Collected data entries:

Start of Block

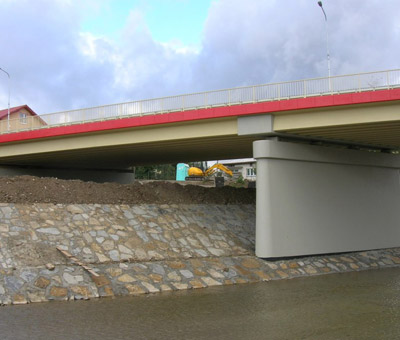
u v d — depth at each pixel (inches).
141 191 968.3
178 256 746.8
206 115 885.8
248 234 958.4
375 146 1079.0
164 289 632.4
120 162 1512.1
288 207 862.5
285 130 849.5
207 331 441.7
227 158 1407.5
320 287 690.2
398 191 1155.9
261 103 831.7
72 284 573.9
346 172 1002.7
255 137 896.9
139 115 996.6
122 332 430.0
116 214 815.1
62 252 629.9
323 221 927.7
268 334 438.6
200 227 898.1
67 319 465.7
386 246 1079.6
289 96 813.9
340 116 786.8
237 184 2438.5
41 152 1195.3
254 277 744.3
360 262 934.4
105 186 933.2
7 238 626.5
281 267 808.3
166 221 864.9
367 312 535.8
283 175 863.7
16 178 861.2
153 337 418.0
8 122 1306.6
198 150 1169.4
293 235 863.1
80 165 1583.4
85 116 1088.8
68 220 733.9
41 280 561.0
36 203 753.6
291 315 514.0
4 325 437.4
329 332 450.6
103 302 547.5
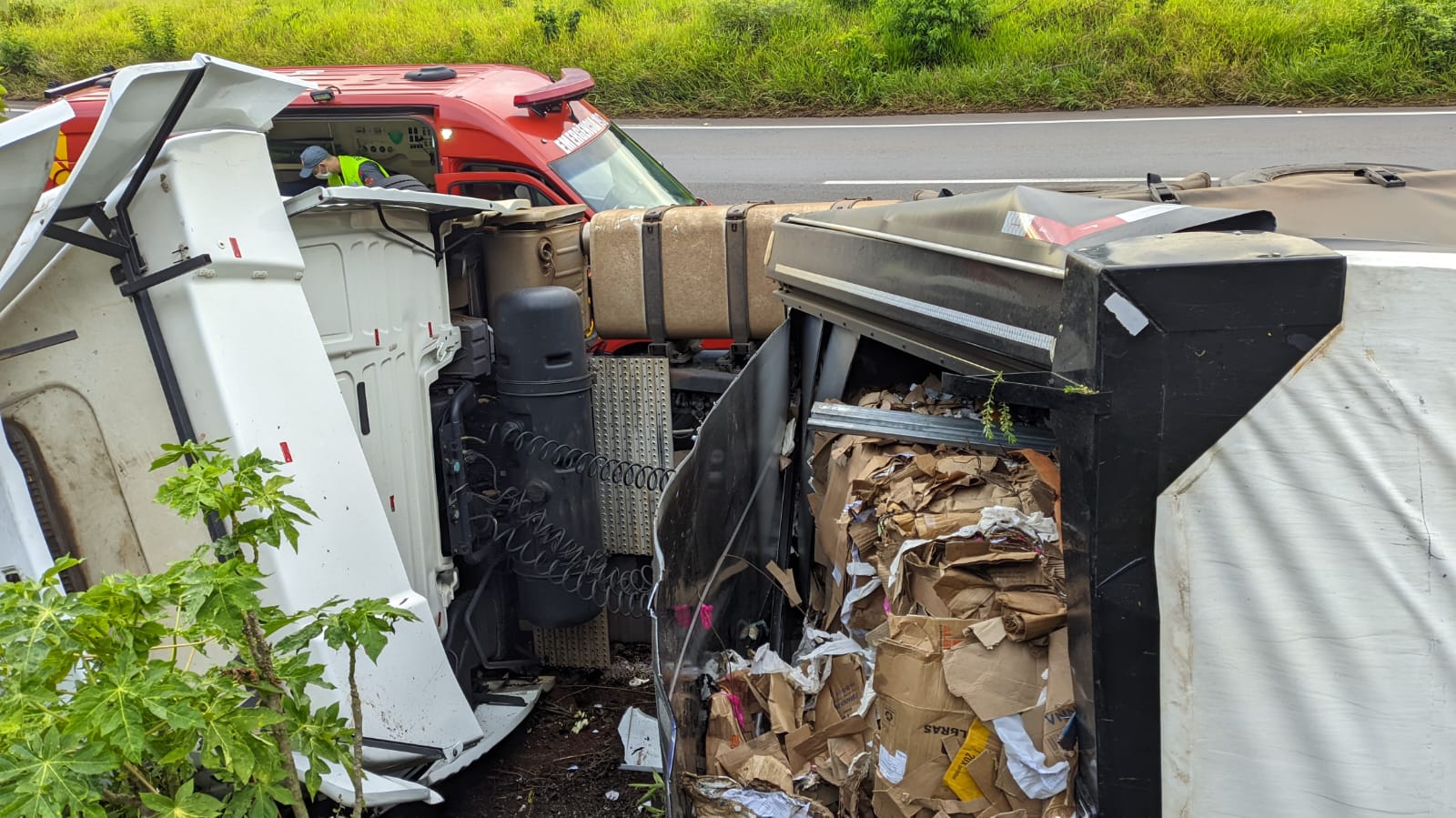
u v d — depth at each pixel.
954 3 16.77
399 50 19.28
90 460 2.86
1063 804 2.24
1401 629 1.91
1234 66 15.19
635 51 18.05
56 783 1.71
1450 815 1.95
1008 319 2.54
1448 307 1.82
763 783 2.64
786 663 3.17
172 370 2.75
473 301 4.34
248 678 2.39
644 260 4.76
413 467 3.58
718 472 3.32
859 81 16.27
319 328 3.17
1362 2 16.03
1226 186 4.07
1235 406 1.94
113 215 2.73
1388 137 12.30
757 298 4.70
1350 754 1.97
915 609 2.70
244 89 2.79
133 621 1.96
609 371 4.23
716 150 13.68
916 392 3.49
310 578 2.82
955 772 2.43
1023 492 2.76
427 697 3.08
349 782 2.75
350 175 6.30
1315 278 1.88
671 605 2.79
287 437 2.82
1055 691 2.31
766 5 18.58
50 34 20.67
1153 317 1.93
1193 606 2.01
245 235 2.83
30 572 2.76
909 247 3.09
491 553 3.96
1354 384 1.88
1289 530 1.94
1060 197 2.69
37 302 2.83
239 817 2.03
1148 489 2.00
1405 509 1.88
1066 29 16.91
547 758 3.77
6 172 2.41
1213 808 2.07
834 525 3.28
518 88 6.92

End of Block

§ **What to produce**: For the entries above, please state how many lines contain the string "each"; give the number and nothing else.

§ **Result for this task**: 2